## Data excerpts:
** BEGIN **

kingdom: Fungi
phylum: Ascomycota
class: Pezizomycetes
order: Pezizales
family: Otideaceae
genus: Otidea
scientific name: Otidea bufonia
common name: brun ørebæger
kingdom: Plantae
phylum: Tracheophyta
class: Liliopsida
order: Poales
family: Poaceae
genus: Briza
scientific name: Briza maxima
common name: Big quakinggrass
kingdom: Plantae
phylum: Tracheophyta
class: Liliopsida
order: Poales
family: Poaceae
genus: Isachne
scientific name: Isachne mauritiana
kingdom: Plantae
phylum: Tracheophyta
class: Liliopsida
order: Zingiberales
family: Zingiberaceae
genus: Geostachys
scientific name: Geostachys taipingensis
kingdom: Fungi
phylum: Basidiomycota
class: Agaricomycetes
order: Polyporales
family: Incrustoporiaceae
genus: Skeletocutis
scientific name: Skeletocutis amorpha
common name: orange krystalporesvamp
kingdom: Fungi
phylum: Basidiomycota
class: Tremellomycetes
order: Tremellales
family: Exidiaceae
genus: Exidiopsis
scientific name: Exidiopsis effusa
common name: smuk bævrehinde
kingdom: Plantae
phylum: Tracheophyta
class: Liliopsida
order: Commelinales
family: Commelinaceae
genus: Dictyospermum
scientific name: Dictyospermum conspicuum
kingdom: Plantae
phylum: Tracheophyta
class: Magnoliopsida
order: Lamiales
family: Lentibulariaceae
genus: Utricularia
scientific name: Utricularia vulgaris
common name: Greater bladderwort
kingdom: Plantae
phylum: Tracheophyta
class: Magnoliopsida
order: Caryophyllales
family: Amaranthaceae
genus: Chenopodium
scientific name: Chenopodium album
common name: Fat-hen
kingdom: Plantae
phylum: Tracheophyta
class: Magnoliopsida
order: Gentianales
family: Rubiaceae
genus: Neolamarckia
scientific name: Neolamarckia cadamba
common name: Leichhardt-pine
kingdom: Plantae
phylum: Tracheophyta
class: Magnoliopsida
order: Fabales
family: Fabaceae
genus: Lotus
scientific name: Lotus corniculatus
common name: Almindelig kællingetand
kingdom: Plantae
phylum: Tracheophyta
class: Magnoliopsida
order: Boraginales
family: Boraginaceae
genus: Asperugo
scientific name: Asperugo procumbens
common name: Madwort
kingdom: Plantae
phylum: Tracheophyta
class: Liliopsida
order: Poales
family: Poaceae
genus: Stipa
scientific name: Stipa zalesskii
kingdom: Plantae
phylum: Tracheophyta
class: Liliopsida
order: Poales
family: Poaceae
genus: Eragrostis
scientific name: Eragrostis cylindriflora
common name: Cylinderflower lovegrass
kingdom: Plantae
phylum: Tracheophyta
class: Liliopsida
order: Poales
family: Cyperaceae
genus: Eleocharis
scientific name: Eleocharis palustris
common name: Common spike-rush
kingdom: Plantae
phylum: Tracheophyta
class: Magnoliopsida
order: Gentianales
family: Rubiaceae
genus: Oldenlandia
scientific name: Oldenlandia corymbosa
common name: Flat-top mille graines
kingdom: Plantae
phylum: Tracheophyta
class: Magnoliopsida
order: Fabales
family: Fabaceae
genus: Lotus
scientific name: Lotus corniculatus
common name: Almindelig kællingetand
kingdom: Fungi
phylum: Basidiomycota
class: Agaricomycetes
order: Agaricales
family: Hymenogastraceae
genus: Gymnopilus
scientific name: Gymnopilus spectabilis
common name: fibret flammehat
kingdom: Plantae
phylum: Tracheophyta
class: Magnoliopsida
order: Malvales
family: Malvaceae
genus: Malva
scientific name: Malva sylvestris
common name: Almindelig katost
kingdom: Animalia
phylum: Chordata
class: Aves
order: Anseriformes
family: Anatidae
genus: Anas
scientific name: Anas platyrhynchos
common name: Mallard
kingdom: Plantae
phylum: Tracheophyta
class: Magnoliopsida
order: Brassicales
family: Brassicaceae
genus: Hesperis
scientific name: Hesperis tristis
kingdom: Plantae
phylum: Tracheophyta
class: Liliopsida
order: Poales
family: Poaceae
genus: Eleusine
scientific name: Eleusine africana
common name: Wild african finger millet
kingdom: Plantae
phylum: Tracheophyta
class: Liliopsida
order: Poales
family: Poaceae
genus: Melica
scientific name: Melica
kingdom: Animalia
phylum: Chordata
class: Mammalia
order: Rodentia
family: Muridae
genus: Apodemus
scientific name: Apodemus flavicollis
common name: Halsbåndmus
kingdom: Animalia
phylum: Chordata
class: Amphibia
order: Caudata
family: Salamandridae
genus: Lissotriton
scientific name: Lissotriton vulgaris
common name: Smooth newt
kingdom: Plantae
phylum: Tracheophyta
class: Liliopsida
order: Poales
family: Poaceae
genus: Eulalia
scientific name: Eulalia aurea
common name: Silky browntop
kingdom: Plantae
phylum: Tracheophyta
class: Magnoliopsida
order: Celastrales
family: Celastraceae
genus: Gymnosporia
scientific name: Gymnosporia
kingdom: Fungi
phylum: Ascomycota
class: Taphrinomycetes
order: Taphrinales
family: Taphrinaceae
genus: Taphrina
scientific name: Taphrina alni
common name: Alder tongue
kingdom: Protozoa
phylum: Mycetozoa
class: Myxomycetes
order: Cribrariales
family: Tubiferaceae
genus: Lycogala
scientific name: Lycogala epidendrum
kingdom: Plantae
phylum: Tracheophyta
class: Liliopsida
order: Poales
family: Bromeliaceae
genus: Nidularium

** END **

## Exercise goal:
Copy out the listing from the line containing "phylum: Mycetozoa" through the end of the listing, with both ends included.

## Exercise answer:
phylum: Mycetozoa
class: Myxomycetes
order: Cribrariales
family: Tubiferaceae
genus: Lycogala
scientific name: Lycogala epidendrum
kingdom: Plantae
phylum: Tracheophyta
class: Liliopsida
order: Poales
family: Bromeliaceae
genus: Nidularium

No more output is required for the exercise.